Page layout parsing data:
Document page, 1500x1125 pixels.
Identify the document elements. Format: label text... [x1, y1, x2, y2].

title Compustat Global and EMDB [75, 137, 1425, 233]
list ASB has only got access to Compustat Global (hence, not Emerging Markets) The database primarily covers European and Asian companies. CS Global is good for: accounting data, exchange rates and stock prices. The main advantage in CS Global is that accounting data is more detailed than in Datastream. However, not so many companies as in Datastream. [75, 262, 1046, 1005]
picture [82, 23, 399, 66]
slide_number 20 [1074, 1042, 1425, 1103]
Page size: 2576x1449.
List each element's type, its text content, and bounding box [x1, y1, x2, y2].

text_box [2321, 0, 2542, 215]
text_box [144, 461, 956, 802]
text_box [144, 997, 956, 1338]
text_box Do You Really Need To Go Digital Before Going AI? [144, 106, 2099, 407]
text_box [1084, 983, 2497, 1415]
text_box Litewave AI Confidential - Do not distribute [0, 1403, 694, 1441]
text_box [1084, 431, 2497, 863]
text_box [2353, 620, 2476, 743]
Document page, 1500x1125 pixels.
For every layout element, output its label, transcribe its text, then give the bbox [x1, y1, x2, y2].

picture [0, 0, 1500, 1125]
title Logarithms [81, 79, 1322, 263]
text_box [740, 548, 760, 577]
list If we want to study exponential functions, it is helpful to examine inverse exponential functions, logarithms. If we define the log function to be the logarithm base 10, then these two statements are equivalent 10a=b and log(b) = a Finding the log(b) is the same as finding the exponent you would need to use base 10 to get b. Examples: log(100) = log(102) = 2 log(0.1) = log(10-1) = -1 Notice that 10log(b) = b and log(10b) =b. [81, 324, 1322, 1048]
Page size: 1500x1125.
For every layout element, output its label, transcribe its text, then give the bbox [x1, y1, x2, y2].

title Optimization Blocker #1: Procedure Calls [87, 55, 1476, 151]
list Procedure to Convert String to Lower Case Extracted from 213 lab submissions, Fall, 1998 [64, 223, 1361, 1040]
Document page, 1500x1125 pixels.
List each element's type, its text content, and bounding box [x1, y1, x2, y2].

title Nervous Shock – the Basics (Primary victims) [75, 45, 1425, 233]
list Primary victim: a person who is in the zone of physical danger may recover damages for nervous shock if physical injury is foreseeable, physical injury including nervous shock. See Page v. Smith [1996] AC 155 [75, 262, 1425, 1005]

* **REQUIREMENT**:
Copy each line of the records containing the string "size".

* **THE COMPLETED TASK**:
Page size: 2576x1449.
Page size: 1500x1125.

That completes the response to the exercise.